Print the entries verbatim, leaving out the images they contain.
________
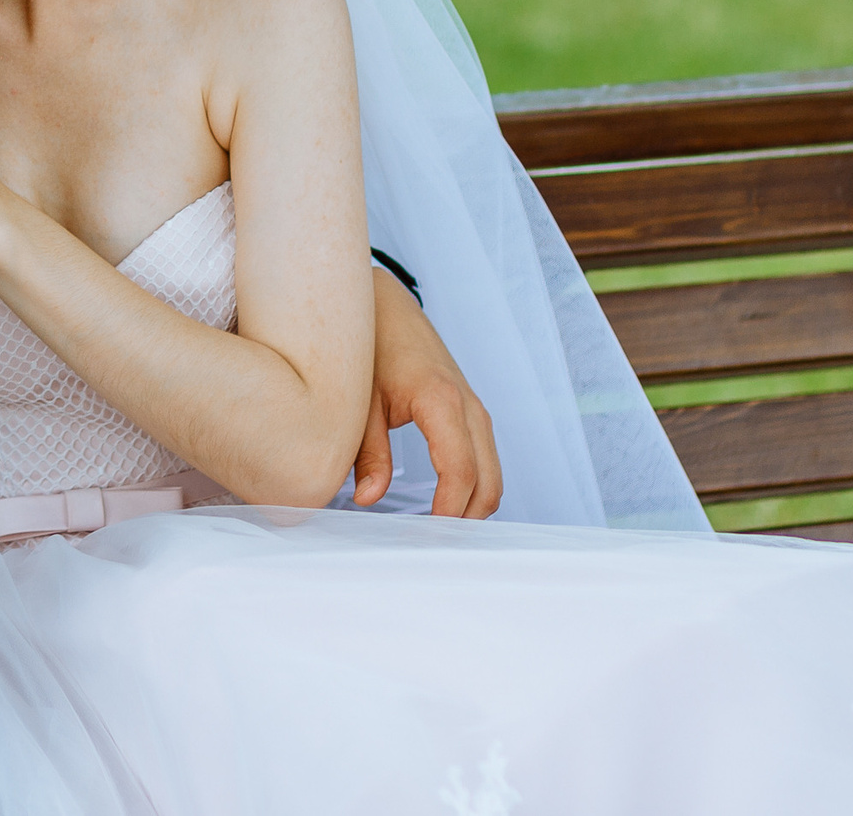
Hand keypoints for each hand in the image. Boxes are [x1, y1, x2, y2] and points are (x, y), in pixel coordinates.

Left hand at [356, 271, 500, 517]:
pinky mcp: (470, 412)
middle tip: (429, 546)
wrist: (385, 306)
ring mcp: (475, 409)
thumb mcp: (360, 403)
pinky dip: (472, 487)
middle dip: (465, 520)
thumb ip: (366, 453)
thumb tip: (367, 500)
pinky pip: (484, 460)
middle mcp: (468, 407)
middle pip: (488, 483)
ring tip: (433, 533)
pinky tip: (442, 505)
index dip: (448, 512)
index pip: (459, 472)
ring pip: (492, 476)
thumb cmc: (369, 350)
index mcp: (440, 401)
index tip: (427, 538)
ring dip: (470, 507)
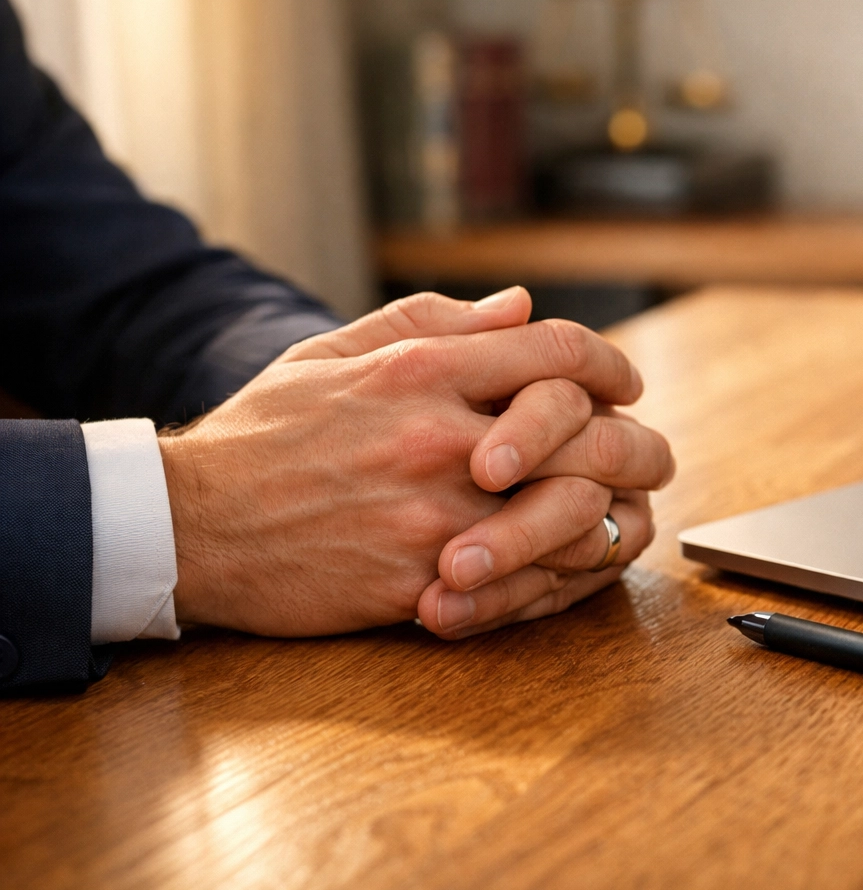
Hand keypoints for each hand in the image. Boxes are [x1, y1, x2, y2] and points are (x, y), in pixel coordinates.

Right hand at [162, 288, 672, 637]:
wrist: (191, 526)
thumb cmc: (265, 434)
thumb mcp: (337, 353)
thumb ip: (435, 321)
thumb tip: (521, 307)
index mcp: (420, 370)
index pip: (557, 351)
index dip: (611, 364)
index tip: (624, 382)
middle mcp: (439, 437)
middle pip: (590, 434)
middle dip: (637, 444)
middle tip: (644, 455)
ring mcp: (435, 514)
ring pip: (576, 513)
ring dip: (610, 515)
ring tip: (615, 513)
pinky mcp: (423, 581)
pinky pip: (530, 582)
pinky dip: (564, 576)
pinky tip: (569, 565)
________
## Solution to this task
Hand keypoints for each hand in the image. Boxes are [x1, y1, x2, y2] and points are (x, y), in pixel coordinates.

Left hand at [356, 271, 500, 517]:
pinky mcp: (470, 412)
middle tip: (429, 546)
wrist: (385, 306)
ring mcp: (475, 409)
thumb mcp: (360, 403)
pinky dip: (472, 487)
middle dip: (465, 520)
thumb ip: (366, 453)
thumb tip: (367, 500)
pinky pip: (484, 460)
middle mcp: (468, 407)
middle pip: (488, 483)
ring tip: (433, 533)
pinky tip: (442, 505)
index dip: (448, 512)
index pip: (459, 472)
ring pip: (492, 476)
thumb cmc: (369, 350)
index mcp: (440, 401)
index tip: (427, 538)
ring dip: (470, 507)
Hand keypoints for each hand in the image. Boxes are [x1, y1, x2, y2] and points are (x, y), in pixel coordinates.

Right hand at [162, 288, 672, 637]:
wrist: (191, 526)
thumb cmc: (265, 434)
thumb mcp: (337, 353)
thumb ip: (435, 321)
thumb tip: (521, 307)
index mcp: (420, 370)
index pip: (557, 351)
index dip: (611, 364)
index tip: (624, 382)
middle mcp: (439, 437)
middle pip: (590, 434)
middle dip: (637, 444)
middle tip: (644, 455)
ring mcp: (435, 514)
ring pip: (576, 513)
ring dip: (610, 515)
ring tip: (615, 513)
pinky mcp: (423, 581)
pinky pip: (530, 582)
pinky dip: (564, 576)
pinky tip: (569, 565)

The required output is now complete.